Wagner ist beeinflusst durch Sage und Religion, dabei schrieb er alles selbst.
Verdi macht eine kurze Fassung der Shakespeare Vorlage. Es ist die Rache der Frauen. Verdi macht daraus eine Hommage an einen alten Adligen, einen Frauenliebhaber, der am Ende erfährt, dass alles nur Spaß ist! Aber es ist auch sehr viel Tragik darin.
Mit größter Freude las ich die Texte beider Werke und habe immer wieder verglichen. Es ist so spannend!
DS:
In Bremen liegt Ihr Fokus primär auf dem symphonischen Sektor?
ML:
Ja. Ich bin dort der GMD der Bremer Philharmoniker für die Konzerte. In der dortigen Oper mache ich nur eine Produktion pro Jahr, aber das mache ich dann als Gast. Denn das Haus hat mit Yoel Gamzou einen eigenen GMD, der eine tolle Arbeit dort macht.
DS:
„Falstaff“ und „Parsifal“ sind Traumstücke für einen Dirigenten. Welche Werke stehen noch auf Ihrer Wunschliste?
ML:
Sehr viel Respekt hege ich für Bergs „Wozzeck“ und für „Fidelio“. Beide Werke würde ich sehr gerne machen. Aber „Fidelio“ ist voller Probleme, vor allem für den Regisseur und dann die Dialoge.

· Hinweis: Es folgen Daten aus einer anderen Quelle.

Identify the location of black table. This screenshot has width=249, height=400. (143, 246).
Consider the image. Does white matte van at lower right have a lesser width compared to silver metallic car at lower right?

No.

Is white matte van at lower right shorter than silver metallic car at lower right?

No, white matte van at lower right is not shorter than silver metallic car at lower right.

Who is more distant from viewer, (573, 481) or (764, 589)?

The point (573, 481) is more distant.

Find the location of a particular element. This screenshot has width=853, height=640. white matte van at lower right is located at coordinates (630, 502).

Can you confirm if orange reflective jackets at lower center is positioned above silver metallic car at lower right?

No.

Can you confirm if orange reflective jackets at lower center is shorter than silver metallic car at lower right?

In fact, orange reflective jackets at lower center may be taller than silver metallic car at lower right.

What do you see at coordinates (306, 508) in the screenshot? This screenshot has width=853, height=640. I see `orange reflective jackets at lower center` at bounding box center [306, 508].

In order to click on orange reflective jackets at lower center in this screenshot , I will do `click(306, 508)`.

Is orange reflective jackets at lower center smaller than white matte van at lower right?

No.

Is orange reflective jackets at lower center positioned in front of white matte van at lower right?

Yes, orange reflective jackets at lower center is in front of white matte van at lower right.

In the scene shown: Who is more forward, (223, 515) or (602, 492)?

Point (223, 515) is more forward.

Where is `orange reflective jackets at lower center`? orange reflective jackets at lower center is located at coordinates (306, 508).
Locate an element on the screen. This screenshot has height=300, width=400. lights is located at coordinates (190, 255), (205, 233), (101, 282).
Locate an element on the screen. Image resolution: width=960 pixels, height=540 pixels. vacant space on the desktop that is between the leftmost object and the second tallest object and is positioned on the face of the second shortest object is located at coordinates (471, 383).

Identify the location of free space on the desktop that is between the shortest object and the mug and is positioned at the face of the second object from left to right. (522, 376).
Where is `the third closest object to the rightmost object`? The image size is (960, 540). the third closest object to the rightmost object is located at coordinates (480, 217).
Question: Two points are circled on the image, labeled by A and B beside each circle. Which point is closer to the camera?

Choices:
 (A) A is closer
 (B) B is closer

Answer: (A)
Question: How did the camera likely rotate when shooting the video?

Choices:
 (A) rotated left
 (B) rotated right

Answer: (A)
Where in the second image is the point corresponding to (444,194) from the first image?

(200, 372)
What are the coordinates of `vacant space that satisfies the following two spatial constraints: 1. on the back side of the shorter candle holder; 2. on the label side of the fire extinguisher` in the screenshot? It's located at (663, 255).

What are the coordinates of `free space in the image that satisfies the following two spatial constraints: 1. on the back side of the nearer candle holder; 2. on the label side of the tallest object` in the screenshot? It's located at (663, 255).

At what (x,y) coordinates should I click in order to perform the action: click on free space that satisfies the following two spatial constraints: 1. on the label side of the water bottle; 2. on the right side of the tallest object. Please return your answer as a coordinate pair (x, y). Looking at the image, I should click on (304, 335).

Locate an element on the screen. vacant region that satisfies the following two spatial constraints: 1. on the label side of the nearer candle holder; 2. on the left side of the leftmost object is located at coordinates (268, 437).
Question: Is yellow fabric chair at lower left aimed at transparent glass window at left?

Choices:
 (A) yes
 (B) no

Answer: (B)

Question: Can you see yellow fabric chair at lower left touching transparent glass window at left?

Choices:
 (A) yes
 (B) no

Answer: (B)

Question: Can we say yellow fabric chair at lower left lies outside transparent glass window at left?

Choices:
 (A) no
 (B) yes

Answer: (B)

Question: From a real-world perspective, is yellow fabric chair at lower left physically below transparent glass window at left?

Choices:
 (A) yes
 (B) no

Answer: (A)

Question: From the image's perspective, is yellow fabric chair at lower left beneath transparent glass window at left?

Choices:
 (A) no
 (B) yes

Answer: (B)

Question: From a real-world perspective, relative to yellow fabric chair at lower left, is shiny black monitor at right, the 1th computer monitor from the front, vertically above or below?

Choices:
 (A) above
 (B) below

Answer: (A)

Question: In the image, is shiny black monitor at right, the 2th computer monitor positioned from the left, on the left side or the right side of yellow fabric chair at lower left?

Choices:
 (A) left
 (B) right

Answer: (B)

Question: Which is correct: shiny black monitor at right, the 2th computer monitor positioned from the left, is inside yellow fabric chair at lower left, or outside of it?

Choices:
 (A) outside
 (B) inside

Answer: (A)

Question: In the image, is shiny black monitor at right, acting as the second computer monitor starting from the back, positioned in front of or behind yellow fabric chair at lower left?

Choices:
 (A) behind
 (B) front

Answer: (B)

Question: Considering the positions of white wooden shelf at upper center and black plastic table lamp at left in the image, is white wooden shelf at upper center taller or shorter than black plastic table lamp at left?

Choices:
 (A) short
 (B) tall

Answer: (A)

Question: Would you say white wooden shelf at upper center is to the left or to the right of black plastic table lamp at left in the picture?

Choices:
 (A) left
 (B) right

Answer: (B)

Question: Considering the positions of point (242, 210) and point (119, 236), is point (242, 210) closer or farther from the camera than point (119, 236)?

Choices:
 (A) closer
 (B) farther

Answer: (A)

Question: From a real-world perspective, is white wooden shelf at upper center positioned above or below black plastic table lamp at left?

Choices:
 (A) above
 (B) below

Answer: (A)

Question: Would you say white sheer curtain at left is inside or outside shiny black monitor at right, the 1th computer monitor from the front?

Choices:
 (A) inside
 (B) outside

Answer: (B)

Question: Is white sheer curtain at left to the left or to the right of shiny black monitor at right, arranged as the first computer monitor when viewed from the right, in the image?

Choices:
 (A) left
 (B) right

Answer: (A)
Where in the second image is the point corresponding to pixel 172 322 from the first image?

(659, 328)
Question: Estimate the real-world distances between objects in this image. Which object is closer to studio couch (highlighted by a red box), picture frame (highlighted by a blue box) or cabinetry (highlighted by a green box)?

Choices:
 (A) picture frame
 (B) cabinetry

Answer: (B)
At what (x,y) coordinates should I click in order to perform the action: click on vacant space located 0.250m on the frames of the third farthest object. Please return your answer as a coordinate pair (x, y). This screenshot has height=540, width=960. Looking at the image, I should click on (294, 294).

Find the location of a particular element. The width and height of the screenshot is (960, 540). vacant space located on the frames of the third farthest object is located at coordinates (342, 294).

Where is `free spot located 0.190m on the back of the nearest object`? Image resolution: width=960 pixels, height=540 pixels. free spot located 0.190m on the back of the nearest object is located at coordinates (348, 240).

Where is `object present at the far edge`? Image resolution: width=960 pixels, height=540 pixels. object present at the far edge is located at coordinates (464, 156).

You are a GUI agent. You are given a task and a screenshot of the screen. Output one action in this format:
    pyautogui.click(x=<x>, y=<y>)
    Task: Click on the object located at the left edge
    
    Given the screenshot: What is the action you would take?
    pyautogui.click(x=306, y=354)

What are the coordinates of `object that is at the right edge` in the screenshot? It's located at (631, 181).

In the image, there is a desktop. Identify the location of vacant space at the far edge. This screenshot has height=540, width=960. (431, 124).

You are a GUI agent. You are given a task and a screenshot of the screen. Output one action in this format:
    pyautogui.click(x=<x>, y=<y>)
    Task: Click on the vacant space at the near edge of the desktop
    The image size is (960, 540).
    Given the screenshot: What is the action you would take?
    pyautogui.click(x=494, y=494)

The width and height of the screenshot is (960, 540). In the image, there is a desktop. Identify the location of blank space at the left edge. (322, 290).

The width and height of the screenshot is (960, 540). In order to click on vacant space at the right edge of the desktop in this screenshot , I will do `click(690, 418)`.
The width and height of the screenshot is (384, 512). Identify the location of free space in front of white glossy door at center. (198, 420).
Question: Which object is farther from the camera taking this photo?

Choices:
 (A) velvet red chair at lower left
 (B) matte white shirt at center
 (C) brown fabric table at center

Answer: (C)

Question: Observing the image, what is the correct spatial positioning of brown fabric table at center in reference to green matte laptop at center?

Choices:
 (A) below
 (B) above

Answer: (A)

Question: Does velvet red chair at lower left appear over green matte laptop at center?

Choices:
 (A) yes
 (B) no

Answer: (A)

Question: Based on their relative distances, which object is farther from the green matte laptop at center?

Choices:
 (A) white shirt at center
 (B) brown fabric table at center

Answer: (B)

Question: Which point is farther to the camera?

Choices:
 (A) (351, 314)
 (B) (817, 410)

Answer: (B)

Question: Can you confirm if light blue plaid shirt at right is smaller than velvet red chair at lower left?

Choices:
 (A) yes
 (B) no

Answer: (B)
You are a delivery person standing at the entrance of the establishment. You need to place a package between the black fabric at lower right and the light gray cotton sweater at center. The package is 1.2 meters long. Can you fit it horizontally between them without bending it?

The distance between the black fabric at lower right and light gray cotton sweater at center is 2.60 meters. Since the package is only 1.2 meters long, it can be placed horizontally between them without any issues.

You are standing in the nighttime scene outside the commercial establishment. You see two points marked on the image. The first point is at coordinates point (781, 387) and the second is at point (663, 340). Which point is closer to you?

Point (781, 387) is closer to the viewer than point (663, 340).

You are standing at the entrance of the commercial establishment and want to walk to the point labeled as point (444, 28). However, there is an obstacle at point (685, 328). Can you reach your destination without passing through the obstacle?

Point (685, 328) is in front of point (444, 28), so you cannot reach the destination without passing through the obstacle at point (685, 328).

Es sind so viele Herausforderungen, dass ich lieber noch warte.
DS:
Das ist eine klare Überzeugung. Haben Sie ein Credo?
ML:
Eigentlich nicht. Mein Lieblingsstück ist immer das, was ich gerade mache. Aber das ist auch ein wenig die Schuld meines Lehrers Otmar Suitner! Er gab uns Studenten sehr viele Anweisungen, die wir als Dirigenten zu beachten haben, gerade für „Parsifal“. All das schrieb ich damals genau auf. Und diese „Bibel“ habe ich mir jetzt zur Vorbereitung wieder angesehen.
Aber vielleicht ist das mein Credo: die Wahrung der Gestalt.
Der Dirigent ist dafür verantwortlich, dass die Gestalt des Werkes erklingt, wie es der Komponist formuliert hat. Zumindest müssen wir danach streben, dies zu erreichen. Dirigenten wie Clemens Kraus, Suitner und natürlich Hans Swarowsky vertraten diese Überzeugung.
DS:
Vielen Dank, lieber Herr Letonja für das Gespräch.